:: Data supplied ::
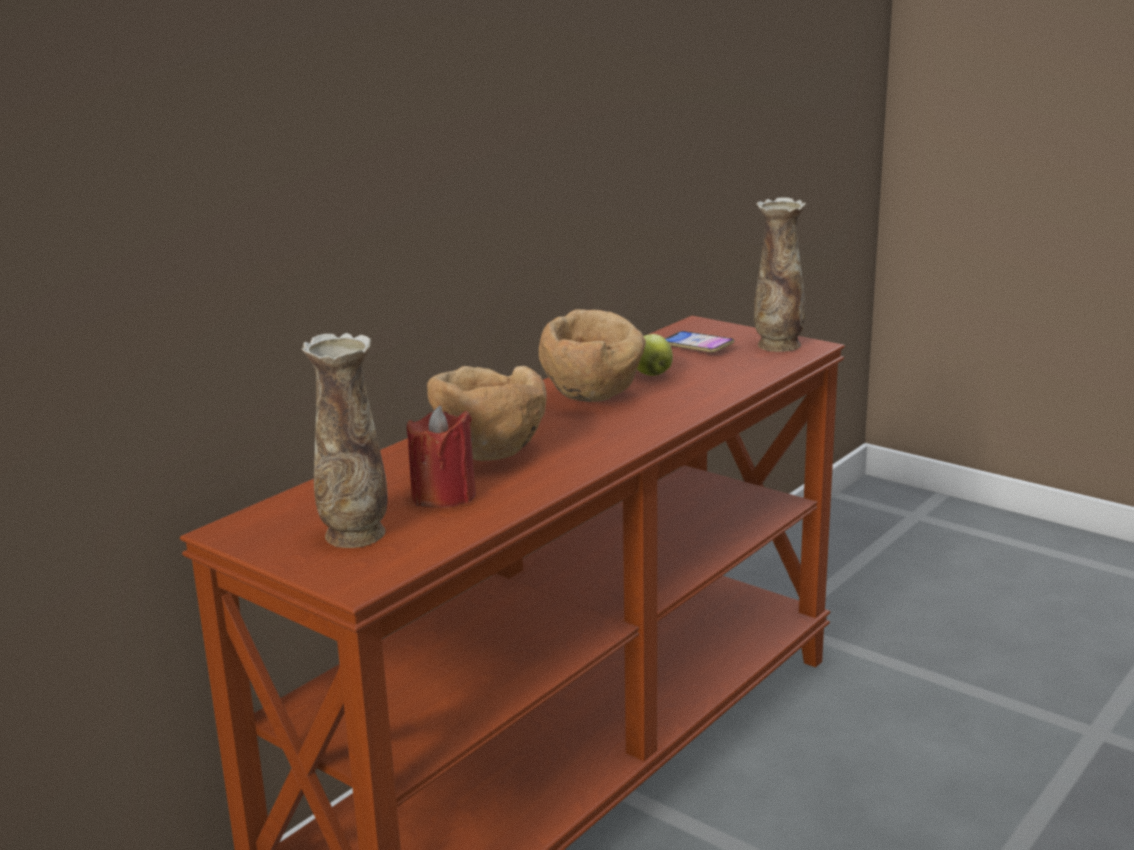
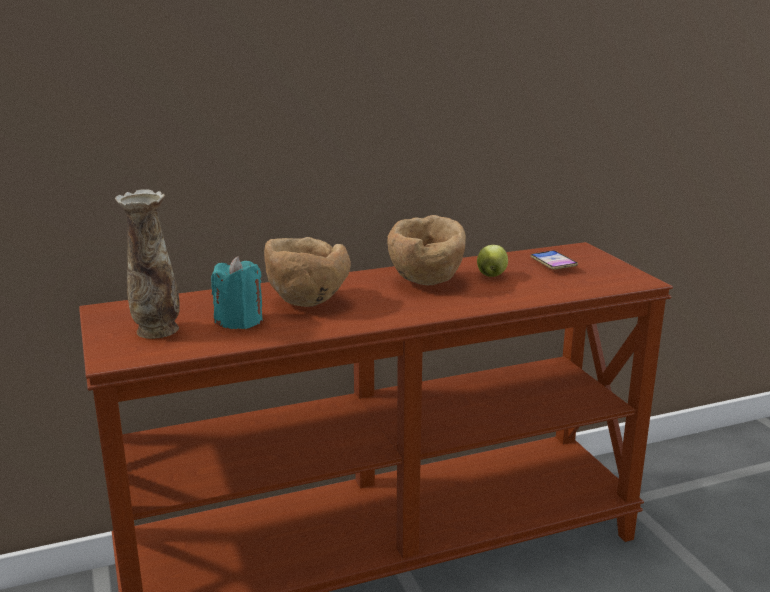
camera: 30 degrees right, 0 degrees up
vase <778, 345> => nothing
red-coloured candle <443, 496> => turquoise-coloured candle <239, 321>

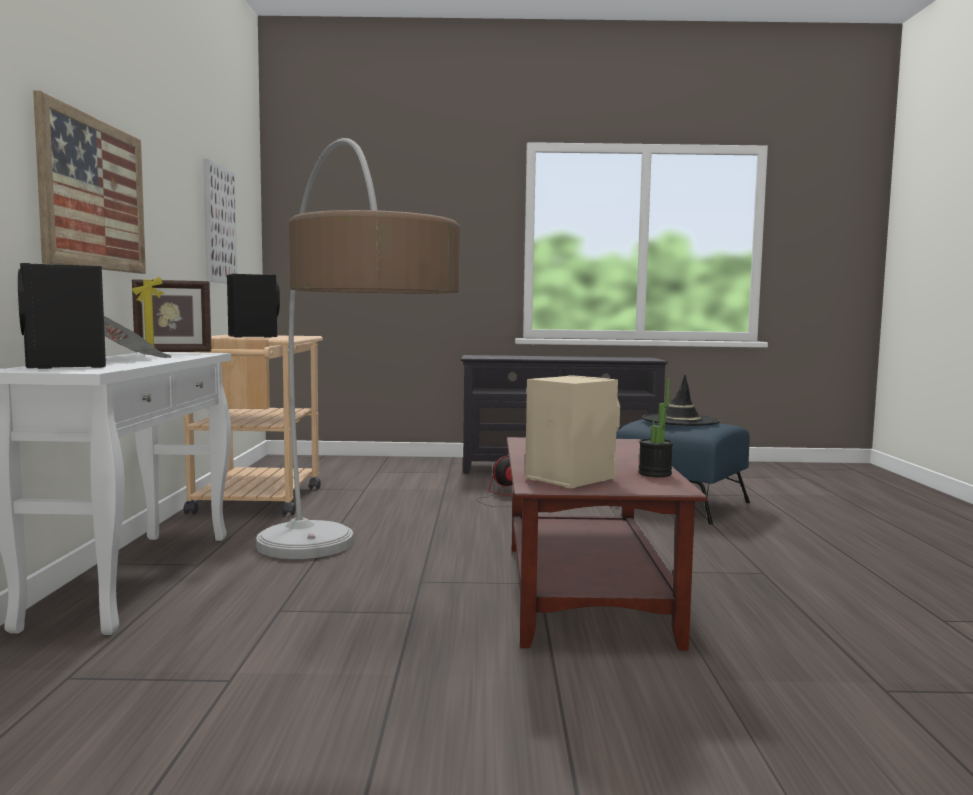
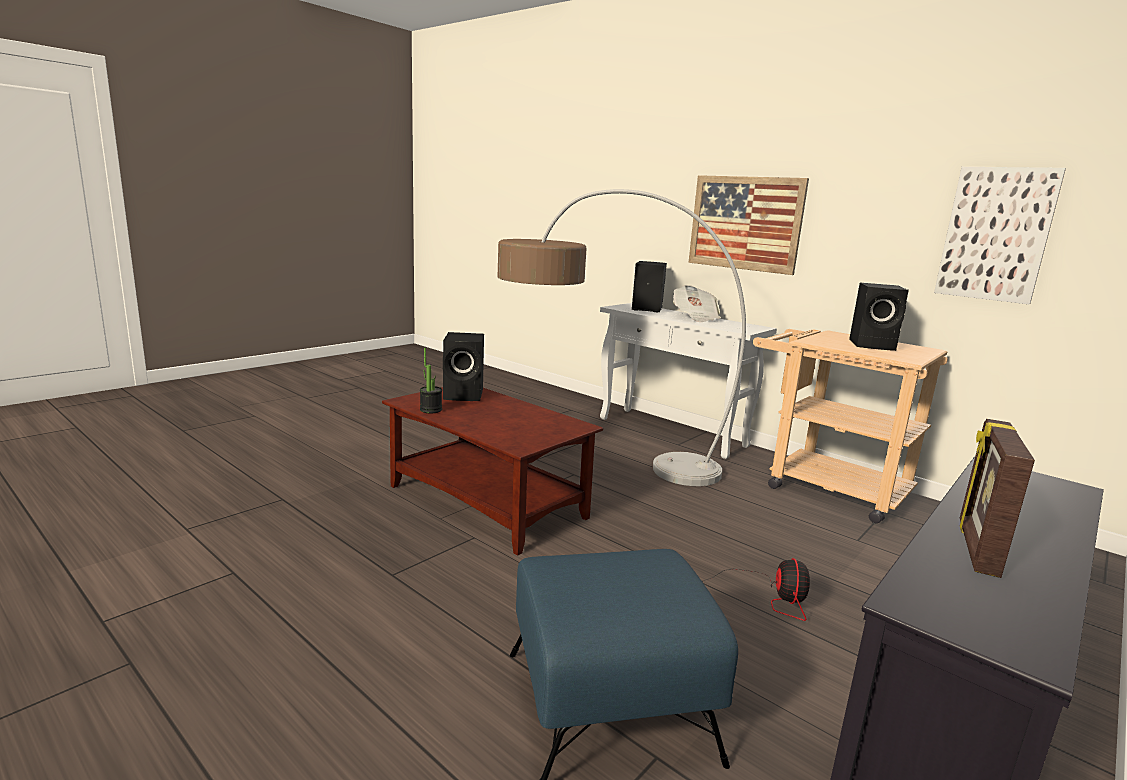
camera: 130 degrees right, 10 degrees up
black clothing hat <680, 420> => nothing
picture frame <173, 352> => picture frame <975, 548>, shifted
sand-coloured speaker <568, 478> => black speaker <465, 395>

==

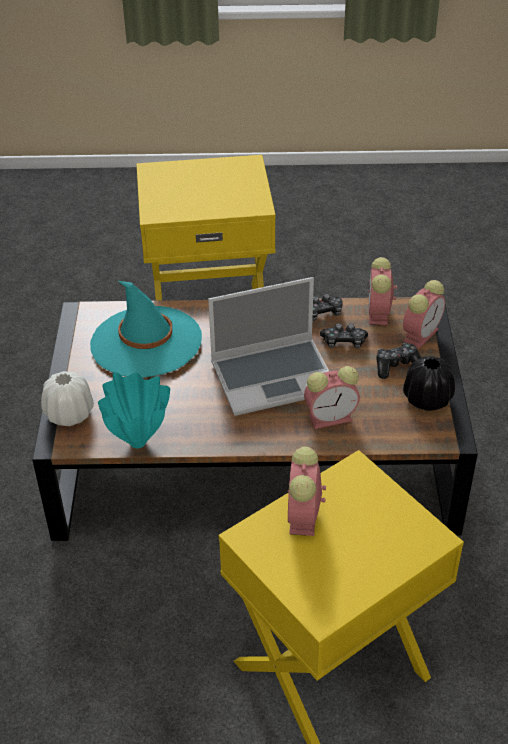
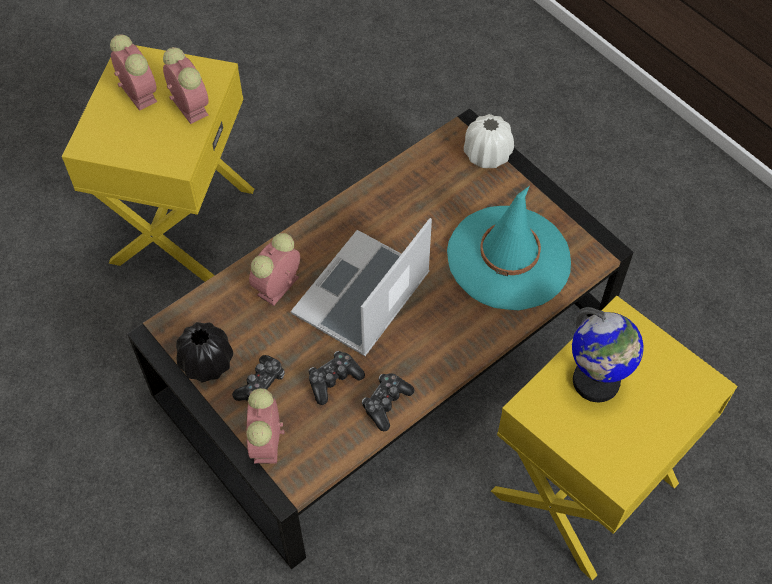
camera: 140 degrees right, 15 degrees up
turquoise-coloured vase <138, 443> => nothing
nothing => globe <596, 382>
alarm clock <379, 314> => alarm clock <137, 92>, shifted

---

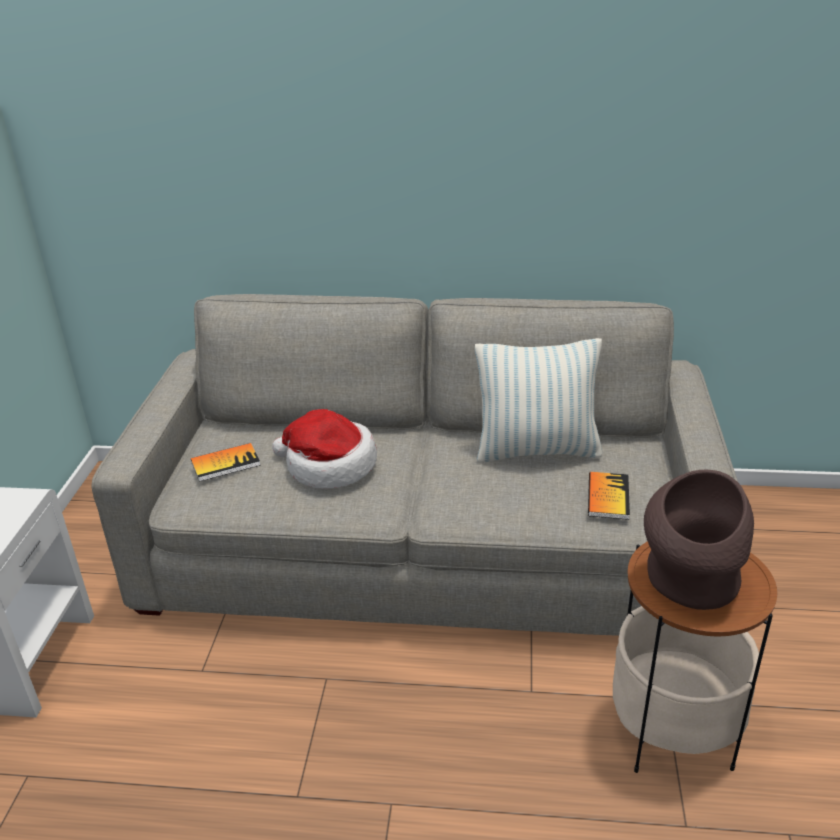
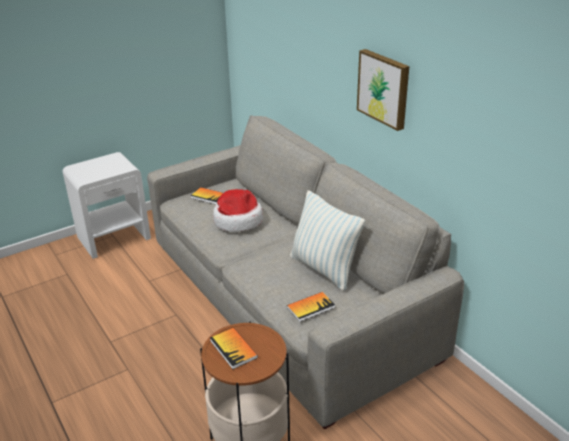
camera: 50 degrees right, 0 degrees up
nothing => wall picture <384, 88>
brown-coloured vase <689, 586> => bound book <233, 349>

:: Task item ::
The reply should hold only the lines of the listing above starting at the line containing "camera: 30 degrees right, 0 degrees up" and ending at the line containing "vase <778, 345> => nothing", exactly as written.

:: Task output ::
camera: 30 degrees right, 0 degrees up
vase <778, 345> => nothing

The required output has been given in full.